━━━ ESTRATTO FORNITO ━━━

L’Australia non sembra (per ora) terra di conquista per Jorge Lorenzo. L’ex-campione del mondo, passato alla Ducati dopo gli anni di Yamaha, ha chiuso piuttosto attardato la seconda giornata di test MotoGp a Phillip Island. Rispetto al leader, Maverick Vinales, “paga” oltre un secondo e tre decimi e dopo 64 giri completati è lontano anche sette decimi dai crono fatti segnare dai compagni di marca Bautista e Dovizioso. Jorge è alla ricerca della messa a punto ideale della sua Desmosedici ma soprattutto dello stile di guida che possa permettergli di sfruttare al meglio il potenziale della “rossa” di Borgo Panigale. Nonostante il gap, lo spagnolo ha speso parole “positive” in vista della terza e ultima giornata di prove in programma domani.

━━━

COSA FARE: Copia dal testo sui test di Jorge Lorenzo a Phillip Island il passo che va da "L’Australia non sembra" fino a "in programma domani." compreso.

━━━ INFORMAZIONI ━━━

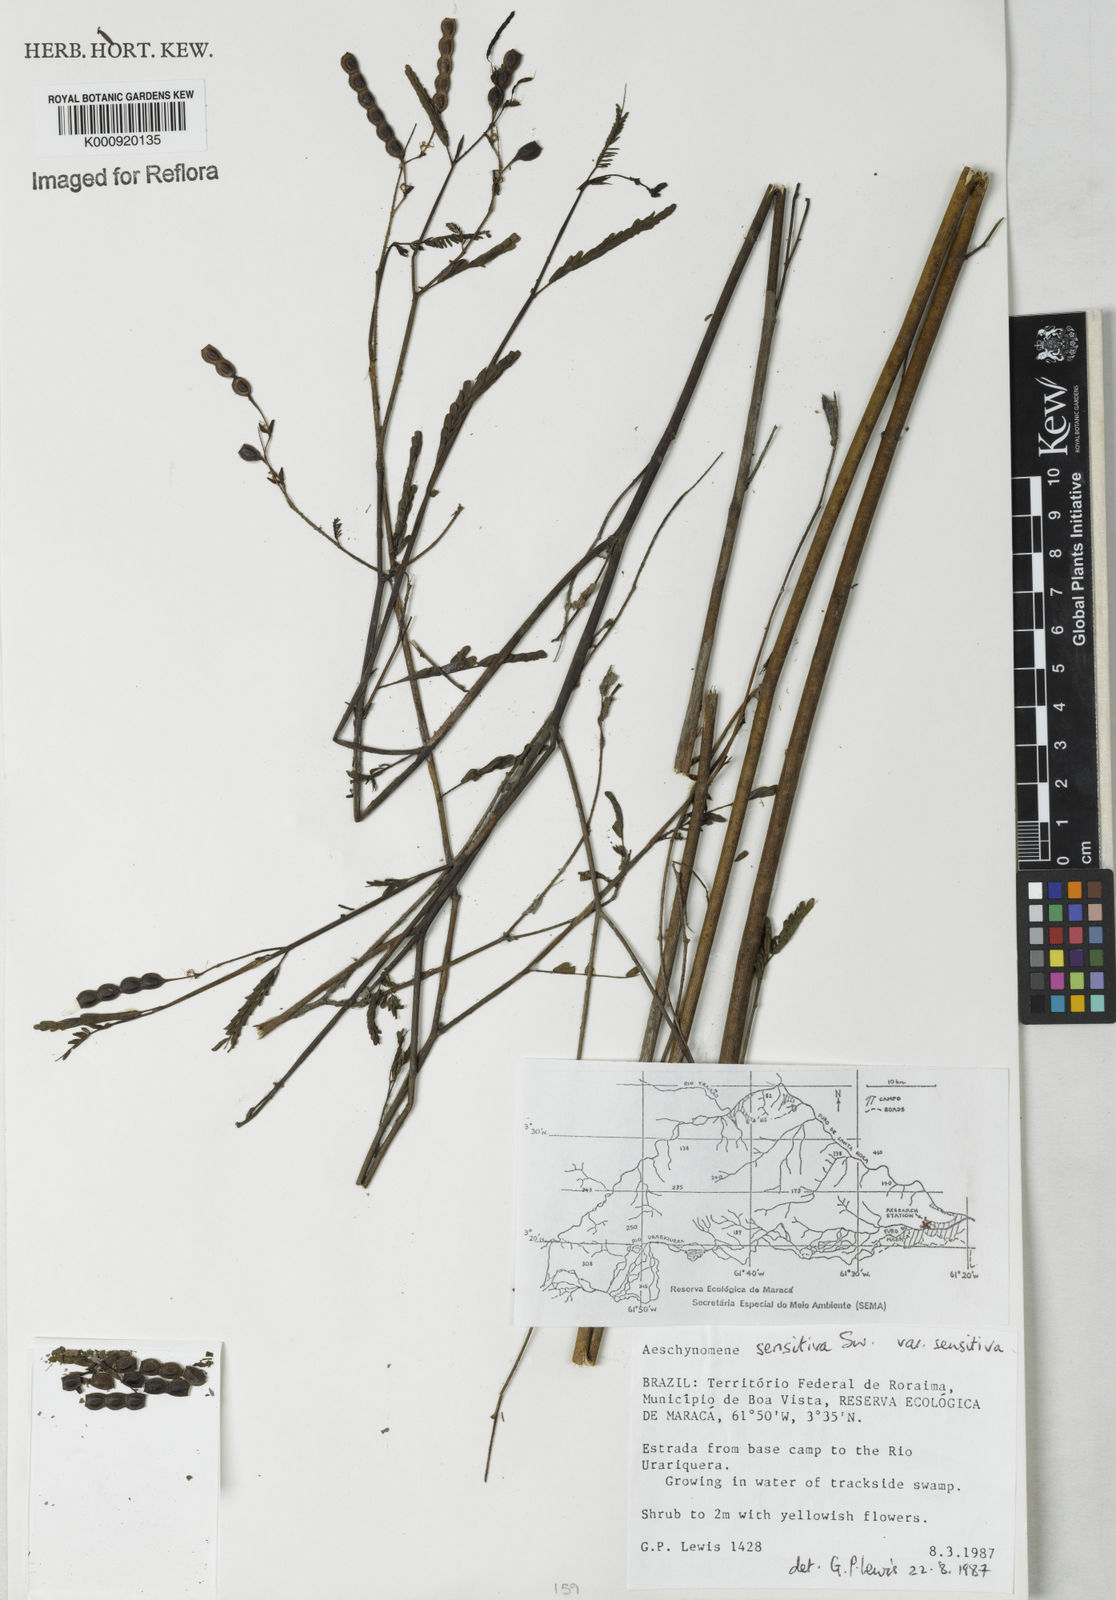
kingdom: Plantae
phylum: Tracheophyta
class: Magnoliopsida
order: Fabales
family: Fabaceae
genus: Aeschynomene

━━━

RISPOSTA ALL'ESERCIZIO:
L’Australia non sembra (per ora) terra di conquista per Jorge Lorenzo. L’ex-campione del mondo, passato alla Ducati dopo gli anni di Yamaha, ha chiuso piuttosto attardato la seconda giornata di test MotoGp a Phillip Island. Rispetto al leader, Maverick Vinales, “paga” oltre un secondo e tre decimi e dopo 64 giri completati è lontano anche sette decimi dai crono fatti segnare dai compagni di marca Bautista e Dovizioso. Jorge è alla ricerca della messa a punto ideale della sua Desmosedici ma soprattutto dello stile di guida che possa permettergli di sfruttare al meglio il potenziale della “rossa” di Borgo Panigale. Nonostante il gap, lo spagnolo ha speso parole “positive” in vista della terza e ultima giornata di prove in programma domani.